Le loup connaît une expansion en Europe depuis les années 1990. Cette recolonisation naturelle est entre autres liée à la protection légale de cette espèce par plusieurs directives européennes et la Convention de Berne au niveau international. En Wallonie, sa population croît doucement depuis les années 2010. Le retour de ce grand carnivore offre des avantages écologiques, mais pose des défis pour la cohabitation avec les communautés humaines et les éleveurs en particulier.

Natagora salue la Région wallonne pour la publication du Plan loup, son engagement pour aider cet animal sauvage à retrouver une place dans notre écosystème et à favoriser la coexistence pacifique entre les éleveurs et le loup. Natagora apprécie particulièrement la mise en place de mesures de conservation et de sensibilisation, et la promotion d'alternatives aux clôtures, comme l'utilisation de chiens de protection.

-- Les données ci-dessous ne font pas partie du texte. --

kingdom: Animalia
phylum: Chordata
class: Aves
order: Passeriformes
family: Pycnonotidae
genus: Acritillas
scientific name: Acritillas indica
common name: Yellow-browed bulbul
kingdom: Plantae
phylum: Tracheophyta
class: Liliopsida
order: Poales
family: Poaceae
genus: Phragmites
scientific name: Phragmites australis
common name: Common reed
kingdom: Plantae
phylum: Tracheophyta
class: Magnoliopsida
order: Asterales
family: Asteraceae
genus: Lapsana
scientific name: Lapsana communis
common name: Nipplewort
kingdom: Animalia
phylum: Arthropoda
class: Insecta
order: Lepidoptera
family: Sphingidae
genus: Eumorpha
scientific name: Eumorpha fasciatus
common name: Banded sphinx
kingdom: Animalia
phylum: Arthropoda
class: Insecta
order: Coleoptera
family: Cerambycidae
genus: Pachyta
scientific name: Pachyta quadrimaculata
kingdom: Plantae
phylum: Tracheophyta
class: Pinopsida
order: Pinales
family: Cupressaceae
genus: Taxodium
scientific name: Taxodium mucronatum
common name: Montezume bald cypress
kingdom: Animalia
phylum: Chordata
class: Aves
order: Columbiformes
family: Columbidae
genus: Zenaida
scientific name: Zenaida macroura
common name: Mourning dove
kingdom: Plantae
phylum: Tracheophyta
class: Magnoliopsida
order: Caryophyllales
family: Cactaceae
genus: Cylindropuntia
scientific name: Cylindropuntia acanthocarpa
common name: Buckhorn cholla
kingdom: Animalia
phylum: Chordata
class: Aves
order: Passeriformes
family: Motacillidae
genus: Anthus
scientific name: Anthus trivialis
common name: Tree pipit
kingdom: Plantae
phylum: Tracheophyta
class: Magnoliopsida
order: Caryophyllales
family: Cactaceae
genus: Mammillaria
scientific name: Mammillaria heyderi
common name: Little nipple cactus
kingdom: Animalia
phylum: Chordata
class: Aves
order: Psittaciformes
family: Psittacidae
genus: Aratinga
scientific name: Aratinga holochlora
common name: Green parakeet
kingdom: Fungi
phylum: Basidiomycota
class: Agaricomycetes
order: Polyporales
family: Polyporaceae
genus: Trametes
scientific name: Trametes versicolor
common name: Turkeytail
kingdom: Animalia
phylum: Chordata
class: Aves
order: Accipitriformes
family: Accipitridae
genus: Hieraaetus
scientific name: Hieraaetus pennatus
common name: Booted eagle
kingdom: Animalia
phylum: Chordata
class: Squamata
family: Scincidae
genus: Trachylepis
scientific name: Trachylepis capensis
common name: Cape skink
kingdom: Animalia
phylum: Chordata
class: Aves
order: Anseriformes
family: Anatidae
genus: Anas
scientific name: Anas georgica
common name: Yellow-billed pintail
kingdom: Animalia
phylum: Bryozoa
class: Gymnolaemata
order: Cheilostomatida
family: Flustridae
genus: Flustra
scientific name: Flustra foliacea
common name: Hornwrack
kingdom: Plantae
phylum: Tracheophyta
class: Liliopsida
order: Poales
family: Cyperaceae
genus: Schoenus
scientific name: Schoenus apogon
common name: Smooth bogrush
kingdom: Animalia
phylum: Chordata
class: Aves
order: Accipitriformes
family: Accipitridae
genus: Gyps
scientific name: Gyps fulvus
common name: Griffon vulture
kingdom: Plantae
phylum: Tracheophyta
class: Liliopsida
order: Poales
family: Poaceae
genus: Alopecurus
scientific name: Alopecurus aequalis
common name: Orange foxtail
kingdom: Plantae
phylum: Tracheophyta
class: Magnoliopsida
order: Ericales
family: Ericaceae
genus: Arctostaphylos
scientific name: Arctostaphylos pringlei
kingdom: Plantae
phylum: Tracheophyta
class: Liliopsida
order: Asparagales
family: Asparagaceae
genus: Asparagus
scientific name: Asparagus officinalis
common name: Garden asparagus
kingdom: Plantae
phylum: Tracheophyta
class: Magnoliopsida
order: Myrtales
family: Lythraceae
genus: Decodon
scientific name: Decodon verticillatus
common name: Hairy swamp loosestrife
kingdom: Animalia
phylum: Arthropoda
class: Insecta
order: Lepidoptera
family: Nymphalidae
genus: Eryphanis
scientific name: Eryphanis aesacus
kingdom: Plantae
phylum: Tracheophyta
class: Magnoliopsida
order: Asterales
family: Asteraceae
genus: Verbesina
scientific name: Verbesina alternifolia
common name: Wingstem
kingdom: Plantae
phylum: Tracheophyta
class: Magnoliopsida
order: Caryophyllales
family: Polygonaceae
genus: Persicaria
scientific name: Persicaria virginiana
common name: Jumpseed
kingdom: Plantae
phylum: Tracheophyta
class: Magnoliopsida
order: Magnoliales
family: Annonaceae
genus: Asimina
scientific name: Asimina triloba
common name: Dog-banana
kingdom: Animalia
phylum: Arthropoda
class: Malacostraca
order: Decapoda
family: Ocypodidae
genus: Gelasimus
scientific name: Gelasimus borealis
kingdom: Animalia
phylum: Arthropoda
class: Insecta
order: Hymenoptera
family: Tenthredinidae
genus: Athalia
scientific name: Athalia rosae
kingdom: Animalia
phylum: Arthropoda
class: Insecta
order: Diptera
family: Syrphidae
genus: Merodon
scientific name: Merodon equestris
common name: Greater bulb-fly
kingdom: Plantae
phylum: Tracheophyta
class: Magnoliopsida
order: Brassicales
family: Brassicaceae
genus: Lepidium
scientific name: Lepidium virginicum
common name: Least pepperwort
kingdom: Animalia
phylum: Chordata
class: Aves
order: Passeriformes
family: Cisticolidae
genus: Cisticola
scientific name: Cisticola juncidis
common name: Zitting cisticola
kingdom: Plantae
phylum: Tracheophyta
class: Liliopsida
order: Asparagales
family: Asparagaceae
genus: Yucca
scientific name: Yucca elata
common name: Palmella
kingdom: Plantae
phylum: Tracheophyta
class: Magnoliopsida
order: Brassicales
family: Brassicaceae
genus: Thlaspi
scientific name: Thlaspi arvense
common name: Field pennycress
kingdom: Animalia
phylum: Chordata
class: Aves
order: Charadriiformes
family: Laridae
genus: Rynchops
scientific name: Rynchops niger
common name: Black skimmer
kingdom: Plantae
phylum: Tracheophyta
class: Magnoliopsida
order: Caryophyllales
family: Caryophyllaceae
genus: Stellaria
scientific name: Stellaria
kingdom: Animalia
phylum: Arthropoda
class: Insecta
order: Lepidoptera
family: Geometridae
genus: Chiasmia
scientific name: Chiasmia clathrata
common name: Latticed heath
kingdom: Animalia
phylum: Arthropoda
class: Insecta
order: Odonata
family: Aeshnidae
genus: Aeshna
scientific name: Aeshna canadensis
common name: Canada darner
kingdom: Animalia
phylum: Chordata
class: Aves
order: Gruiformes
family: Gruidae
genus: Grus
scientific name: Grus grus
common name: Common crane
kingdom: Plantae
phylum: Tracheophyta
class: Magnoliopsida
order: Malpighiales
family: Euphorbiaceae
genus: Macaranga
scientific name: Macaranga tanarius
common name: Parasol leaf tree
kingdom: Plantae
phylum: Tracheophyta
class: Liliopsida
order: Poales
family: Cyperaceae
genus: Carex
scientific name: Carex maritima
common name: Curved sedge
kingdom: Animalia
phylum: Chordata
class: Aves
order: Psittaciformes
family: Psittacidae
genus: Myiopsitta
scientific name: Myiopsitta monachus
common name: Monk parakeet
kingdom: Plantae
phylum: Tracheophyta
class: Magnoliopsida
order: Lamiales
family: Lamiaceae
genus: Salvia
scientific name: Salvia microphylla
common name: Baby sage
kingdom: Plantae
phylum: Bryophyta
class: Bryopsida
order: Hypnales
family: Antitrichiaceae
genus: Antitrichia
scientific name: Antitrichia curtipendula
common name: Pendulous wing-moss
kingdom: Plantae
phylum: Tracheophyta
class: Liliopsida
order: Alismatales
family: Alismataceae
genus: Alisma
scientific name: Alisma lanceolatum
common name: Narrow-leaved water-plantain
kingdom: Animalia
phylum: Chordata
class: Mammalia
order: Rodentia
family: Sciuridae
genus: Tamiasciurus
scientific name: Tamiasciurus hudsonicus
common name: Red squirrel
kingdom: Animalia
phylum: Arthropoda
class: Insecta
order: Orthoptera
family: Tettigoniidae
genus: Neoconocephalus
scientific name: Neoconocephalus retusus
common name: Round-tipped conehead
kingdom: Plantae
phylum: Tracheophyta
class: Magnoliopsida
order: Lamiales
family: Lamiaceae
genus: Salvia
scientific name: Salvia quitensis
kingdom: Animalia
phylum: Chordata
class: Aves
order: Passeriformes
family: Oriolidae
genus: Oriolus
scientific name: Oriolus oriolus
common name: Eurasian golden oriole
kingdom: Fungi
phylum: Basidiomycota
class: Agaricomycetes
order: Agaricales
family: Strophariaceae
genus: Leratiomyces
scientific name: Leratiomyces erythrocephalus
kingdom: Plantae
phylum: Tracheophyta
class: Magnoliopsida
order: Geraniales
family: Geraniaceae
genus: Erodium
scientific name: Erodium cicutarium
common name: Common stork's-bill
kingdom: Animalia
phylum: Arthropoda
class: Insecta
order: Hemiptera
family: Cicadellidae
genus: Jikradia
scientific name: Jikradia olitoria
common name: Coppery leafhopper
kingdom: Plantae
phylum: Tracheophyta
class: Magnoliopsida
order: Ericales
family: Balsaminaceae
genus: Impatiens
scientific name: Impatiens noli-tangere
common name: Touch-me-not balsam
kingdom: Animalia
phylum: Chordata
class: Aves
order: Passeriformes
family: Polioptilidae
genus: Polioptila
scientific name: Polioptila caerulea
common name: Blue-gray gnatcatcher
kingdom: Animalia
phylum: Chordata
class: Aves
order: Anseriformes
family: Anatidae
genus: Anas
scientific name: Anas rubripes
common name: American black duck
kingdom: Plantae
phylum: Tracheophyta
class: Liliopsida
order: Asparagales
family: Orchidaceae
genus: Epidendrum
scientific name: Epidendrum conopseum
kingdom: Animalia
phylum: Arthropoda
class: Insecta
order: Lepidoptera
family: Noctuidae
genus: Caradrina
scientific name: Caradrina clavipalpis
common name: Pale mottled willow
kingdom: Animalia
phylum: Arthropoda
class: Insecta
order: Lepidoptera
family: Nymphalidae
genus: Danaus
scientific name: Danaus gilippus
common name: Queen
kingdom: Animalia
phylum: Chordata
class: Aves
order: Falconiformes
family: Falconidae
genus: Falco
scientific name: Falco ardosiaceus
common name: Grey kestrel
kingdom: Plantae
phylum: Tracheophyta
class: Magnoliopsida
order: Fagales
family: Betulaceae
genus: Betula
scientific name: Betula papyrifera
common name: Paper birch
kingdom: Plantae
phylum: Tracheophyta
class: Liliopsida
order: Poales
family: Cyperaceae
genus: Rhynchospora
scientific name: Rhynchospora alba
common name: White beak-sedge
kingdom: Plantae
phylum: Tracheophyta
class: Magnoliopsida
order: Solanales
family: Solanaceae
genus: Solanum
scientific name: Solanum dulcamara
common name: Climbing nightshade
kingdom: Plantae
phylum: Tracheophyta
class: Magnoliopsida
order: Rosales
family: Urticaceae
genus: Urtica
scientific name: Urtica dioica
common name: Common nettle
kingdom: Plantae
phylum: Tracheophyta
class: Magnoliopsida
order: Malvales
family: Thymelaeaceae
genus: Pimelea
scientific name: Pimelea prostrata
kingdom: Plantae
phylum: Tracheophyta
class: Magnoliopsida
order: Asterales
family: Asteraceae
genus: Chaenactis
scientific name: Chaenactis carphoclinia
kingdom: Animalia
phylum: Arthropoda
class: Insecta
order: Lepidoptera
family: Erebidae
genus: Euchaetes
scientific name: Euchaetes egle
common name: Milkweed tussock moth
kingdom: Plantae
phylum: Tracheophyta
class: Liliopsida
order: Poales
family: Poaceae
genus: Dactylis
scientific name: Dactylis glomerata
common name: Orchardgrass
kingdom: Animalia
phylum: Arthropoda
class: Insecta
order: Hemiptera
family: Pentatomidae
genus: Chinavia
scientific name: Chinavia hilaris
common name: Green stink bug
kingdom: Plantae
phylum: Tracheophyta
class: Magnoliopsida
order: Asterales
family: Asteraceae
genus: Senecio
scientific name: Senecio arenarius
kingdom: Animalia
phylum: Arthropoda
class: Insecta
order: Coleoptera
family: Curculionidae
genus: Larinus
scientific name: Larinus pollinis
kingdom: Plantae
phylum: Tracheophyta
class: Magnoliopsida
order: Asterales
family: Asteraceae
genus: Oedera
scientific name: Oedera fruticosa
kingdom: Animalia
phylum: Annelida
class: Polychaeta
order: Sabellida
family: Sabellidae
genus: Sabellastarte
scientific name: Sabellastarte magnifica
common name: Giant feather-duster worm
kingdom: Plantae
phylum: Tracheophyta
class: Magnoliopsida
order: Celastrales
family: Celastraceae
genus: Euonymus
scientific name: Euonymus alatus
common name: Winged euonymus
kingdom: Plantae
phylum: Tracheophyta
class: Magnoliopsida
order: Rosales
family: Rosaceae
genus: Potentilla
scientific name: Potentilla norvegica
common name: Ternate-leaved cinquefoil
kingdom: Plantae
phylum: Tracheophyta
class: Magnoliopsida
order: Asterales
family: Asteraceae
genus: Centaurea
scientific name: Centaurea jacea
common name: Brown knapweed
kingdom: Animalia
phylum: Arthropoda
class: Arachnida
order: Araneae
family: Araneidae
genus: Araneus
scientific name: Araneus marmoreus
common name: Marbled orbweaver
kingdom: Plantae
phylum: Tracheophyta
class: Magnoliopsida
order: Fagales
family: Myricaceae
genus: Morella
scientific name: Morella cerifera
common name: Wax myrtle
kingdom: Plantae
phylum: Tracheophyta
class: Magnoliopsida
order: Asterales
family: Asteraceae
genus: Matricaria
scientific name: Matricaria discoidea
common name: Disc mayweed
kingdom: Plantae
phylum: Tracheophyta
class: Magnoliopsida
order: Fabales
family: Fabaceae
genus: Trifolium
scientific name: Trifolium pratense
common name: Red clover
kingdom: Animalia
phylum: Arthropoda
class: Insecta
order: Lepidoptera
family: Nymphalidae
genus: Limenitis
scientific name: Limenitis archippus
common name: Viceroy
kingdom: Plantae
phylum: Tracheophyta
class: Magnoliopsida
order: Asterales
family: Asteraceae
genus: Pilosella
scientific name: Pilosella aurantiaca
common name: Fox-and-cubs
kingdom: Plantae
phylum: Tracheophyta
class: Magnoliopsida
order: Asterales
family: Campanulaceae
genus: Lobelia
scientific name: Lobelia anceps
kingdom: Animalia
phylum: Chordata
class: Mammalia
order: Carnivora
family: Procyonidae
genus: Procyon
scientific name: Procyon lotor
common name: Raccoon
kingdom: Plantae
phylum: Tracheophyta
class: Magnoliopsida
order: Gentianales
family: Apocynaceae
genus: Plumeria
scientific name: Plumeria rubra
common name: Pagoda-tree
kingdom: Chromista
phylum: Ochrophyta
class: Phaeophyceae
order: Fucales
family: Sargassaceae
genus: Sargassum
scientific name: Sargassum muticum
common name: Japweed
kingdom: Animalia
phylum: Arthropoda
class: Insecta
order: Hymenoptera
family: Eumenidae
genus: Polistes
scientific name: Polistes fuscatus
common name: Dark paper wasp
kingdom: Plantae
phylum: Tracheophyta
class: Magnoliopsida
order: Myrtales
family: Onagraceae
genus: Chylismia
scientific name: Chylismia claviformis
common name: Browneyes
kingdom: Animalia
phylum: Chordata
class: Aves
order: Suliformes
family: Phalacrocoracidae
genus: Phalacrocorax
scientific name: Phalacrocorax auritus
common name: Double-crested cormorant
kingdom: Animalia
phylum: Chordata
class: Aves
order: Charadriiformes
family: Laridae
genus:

Natagora s'oppose, par contre, à des prélèvements systématiques de loups basés sur des quotas. L'association préconise une approche plus respectueuse de la Directive Habitat, et souligne l'importance de préserver la présence du loup en tant qu'espèce parapluie pour les écosystèmes. L'objectif est de parvenir à ce que le loup puisse circuler, chasser et remplir sa fonction écologique, tout en maintenant une cohabitation apaisée avec les éleveurs et une acceptation générale de la population.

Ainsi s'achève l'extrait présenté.